DATA SHOWN:
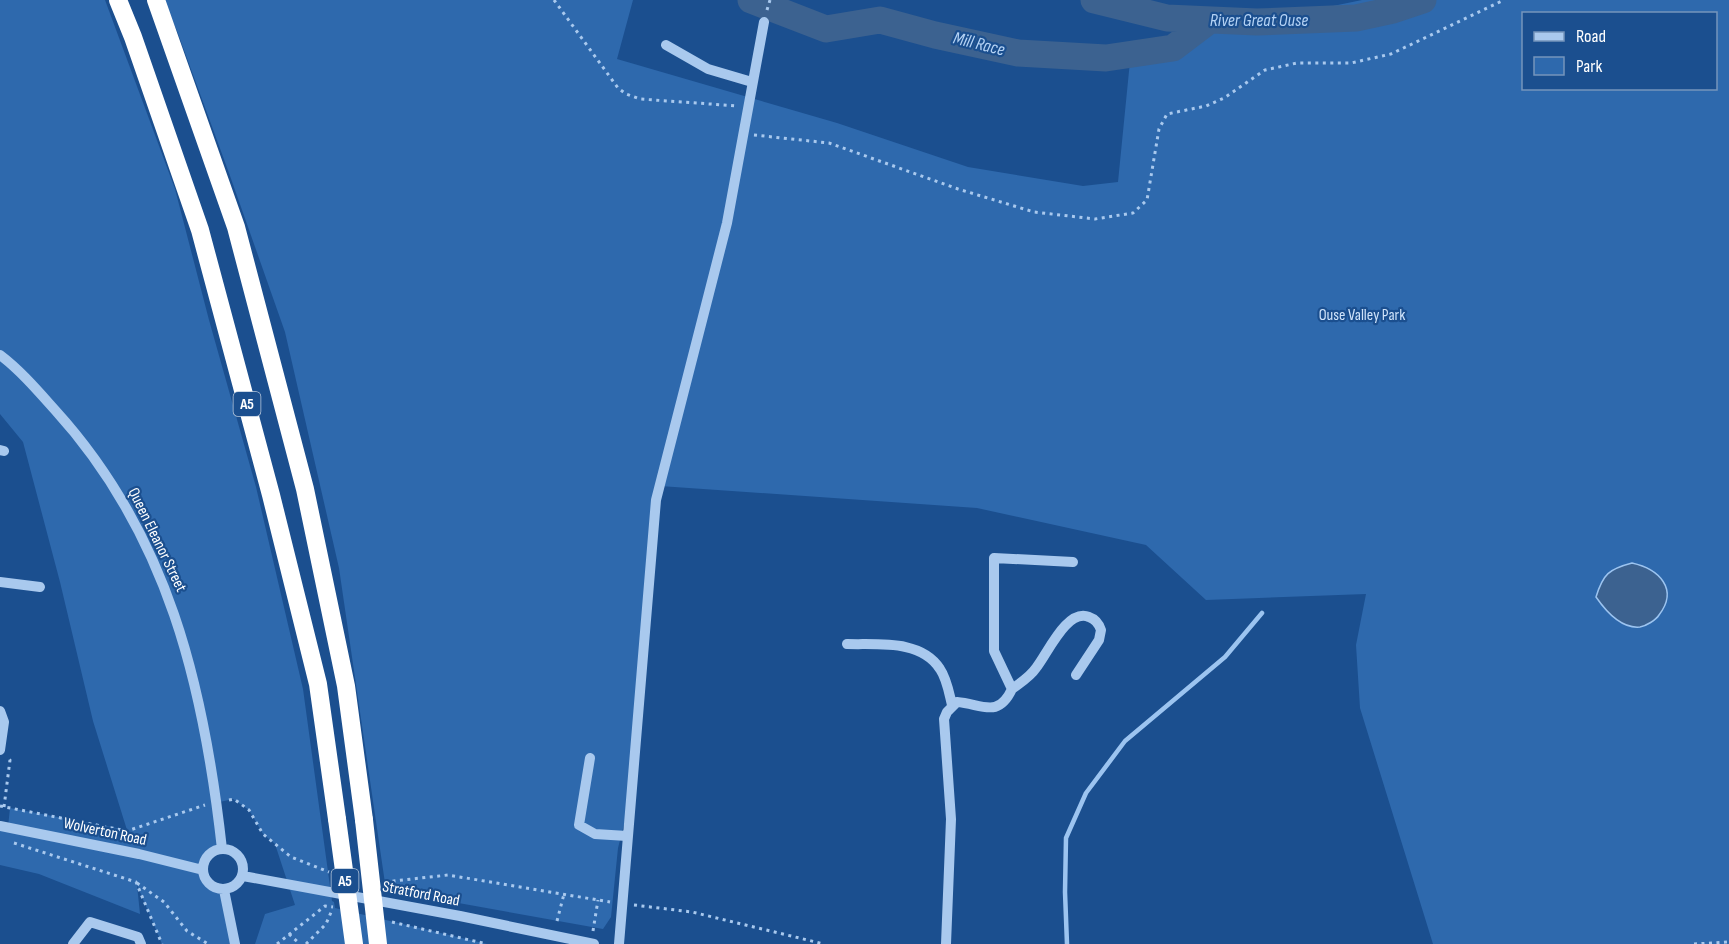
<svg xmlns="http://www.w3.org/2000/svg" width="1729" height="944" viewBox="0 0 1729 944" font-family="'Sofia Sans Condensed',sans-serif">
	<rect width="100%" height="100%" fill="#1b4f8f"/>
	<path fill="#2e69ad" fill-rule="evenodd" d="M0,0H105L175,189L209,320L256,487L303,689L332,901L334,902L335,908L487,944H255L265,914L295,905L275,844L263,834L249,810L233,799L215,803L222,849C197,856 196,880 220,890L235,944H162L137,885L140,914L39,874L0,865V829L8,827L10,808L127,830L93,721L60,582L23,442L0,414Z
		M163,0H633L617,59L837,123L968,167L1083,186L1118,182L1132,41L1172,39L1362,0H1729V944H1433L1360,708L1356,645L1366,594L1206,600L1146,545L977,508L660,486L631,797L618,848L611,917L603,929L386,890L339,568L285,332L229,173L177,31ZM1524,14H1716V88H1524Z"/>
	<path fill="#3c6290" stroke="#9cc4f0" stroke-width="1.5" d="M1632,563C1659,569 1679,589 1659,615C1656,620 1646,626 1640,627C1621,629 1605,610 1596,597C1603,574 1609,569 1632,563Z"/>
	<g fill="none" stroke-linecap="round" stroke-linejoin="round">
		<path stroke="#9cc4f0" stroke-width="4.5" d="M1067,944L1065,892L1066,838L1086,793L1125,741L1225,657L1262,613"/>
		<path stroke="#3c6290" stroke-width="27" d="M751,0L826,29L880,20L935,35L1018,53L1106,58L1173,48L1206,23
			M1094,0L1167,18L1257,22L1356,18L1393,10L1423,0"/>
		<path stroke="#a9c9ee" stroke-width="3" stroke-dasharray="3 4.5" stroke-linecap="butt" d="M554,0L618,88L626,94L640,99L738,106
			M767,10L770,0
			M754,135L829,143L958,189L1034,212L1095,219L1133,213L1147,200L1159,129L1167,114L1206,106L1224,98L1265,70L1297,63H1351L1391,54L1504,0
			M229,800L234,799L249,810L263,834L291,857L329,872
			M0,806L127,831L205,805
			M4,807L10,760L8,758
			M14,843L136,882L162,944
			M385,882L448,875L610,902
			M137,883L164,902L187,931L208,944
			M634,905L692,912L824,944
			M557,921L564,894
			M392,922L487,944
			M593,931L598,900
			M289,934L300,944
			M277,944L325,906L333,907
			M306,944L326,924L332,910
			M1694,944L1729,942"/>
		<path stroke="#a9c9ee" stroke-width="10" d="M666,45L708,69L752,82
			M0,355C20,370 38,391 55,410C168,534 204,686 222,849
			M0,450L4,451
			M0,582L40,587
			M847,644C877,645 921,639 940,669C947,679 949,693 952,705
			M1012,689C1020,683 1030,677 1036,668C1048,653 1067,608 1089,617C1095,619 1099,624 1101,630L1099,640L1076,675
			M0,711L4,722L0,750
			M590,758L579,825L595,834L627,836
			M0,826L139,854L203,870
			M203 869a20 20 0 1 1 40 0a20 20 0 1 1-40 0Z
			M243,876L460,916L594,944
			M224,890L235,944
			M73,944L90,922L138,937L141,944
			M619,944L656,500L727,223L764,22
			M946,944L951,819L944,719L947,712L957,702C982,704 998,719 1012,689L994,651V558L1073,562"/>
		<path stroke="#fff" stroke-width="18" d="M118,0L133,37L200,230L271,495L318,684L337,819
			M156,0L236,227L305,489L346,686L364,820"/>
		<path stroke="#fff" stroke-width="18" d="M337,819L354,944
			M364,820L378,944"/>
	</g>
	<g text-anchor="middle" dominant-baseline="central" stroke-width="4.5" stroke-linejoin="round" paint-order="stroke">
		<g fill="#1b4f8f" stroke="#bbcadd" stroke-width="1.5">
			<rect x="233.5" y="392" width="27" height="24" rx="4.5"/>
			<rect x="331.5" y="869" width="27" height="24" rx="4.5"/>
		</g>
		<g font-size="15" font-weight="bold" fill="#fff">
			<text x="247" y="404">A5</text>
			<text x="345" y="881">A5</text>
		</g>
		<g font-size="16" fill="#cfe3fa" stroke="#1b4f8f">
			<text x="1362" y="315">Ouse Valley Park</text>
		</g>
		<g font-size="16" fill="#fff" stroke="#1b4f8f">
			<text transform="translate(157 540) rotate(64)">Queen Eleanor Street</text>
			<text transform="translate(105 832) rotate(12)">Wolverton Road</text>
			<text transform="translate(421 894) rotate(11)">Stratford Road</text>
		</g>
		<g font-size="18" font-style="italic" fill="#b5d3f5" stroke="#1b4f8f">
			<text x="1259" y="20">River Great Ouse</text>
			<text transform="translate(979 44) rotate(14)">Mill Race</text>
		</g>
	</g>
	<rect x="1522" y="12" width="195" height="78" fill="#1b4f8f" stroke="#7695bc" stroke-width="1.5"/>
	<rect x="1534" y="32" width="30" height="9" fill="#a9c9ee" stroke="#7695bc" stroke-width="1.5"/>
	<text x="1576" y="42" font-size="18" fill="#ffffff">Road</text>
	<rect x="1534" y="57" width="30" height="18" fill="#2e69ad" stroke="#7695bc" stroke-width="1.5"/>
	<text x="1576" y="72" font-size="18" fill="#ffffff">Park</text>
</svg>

PROBLEM TO WORK ON: Review the preceding data and report every line that includes the string "linejoin".

EXERCISE RESPONSE:
	<g fill="none" stroke-linecap="round" stroke-linejoin="round">
	<g text-anchor="middle" dominant-baseline="central" stroke-width="4.5" stroke-linejoin="round" paint-order="stroke">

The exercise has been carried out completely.